Some thoughts about sexual normativity in food writing

I’ve mentioned my love of cooking (and food in general) many times before. I read quite a number of food blogs and recipe sites regularly (I love David Lebovitz’ writing, for instance and his ice-cream recipes tend to be glorious; it was thanks to his blog that I started experimenting with inverted sugars and glucose to achieve the ever elusive creaminess in homemade ice-cream).

However, I am intensively irked by the normative nature of much of food writing and how it has somehow displaced (and appropriated) the rhetoric of sexual hygiene and discipline. First there are the health claims (“eat x because it’s good for you” or “I love x because it’s so healthy!”) which veer into ableist territory with a hyper focus on the “goodness” and “nobility” of some products in detriment of others (with no mention or better said, a willful ignorance of socioeconomic factors and issues of cultural or social heritage associated with certain foods). In this food writing, the topic seems to be an extension or an instrument to continue a certain Puritan tradition associating food and body functions to a sort of “superior state of being”. Certain desserts are an “indulgence”, chocolate is “a treat”, butter is “permitted” and even those writers that define themselves in opposition to the Puritan rhetoric (think of those that focus on these foods like pastries, cakes, elaborate dishes, etc) are still defined by those restrictive values, if not by their own writings or approach, certainly by the comments people leave on their sites (“oh this is such a treat!” or “OMG I love to indulge in X” etc).
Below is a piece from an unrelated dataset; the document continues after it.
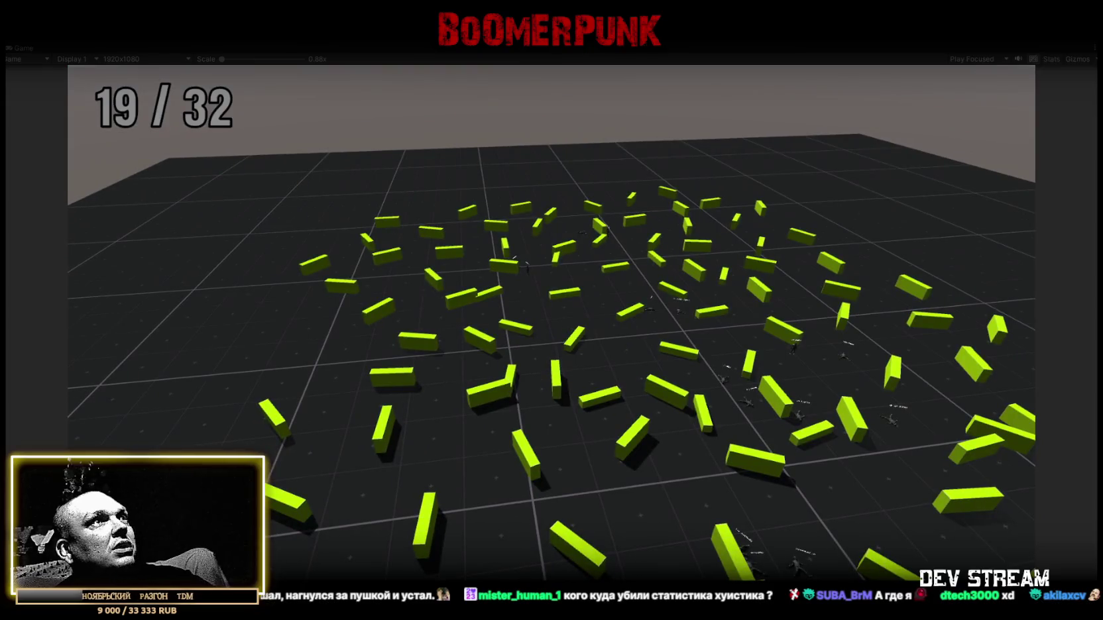
Restore the normal layout, select the spawned TwitchPlayer objects and expand their AI Alerts settings.
double_click(27, 49)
Since food preparation remains a very gendered territory, it’s also interesting how so much of its focus remains on the restrictive side. Even when the writers are men (like the aforementioned Lebovitz), many of the commenters are women that continuously bring up issues of restriction, refrain and claims of moderation. While certainly moderation is wise in some ingredients (as in, how much butter could one safely consume in a day? for instance), moderation and refrain are topics that keep coming up even in the most inane of recipes (like here in the comments of, all things, kale chips!). I cannot help but see the similarities around sexual normativity and the policing of women’s sexuality. Food, it seems, is the territory where women are kept in a bind. I am not saying anything new in terms of the association of food and sexual policing as the rhetoric of the diet industry is well documented in that regard. However, the food sites that focus on recipes and gourmet discussions are not about diet restrictions, which makes the extension of this policing all the more noticeable.

Another thing I find quite irritating is the abundance of heteronormative ideologies that permeate the field of food writing. There is a nearly constant reminder of nuclear families (“me and my family love this recipe” or “my husband loves this” or “my family prefers x”) and many of the most popular food writers have made a career out of this heteronormative nuclear family narrative, where the devoted mother makes stunning meals, beautifully photographed and later on enjoyed by the husband and children (I am looking directly at The Pioneer Woman here, though she is certainly not the only one). The food, it seems, becomes an extension of this happy nuclear family, the way it should be according to the heteronormative social mandate; with the woman writer only achieving fame and/ or wealth through her pursuits because they are at the service of the family (and not because she is deserving of the accolades in her own right; it’s the combination of cooking/ photography skills and traditional motherhood that makes this business model successful). Of course I am not being original if I point out that food blogging/ food writing remains a field where trans people are practically invisible (I’d say not practically but completely invisibilized) and I suspect that this hegemonic sexual and gender normativity is most likely the reason. 

Fine dining and celebrity chefs are almost all male or, better said, the ones rewarded with media attention are. However, food blogging is a field where women are a majority not only as writers, but as blog commenters as well. It seems that, as in any other field where women need to be “kept in their places”, heteronormativity and sexual politics come with the package.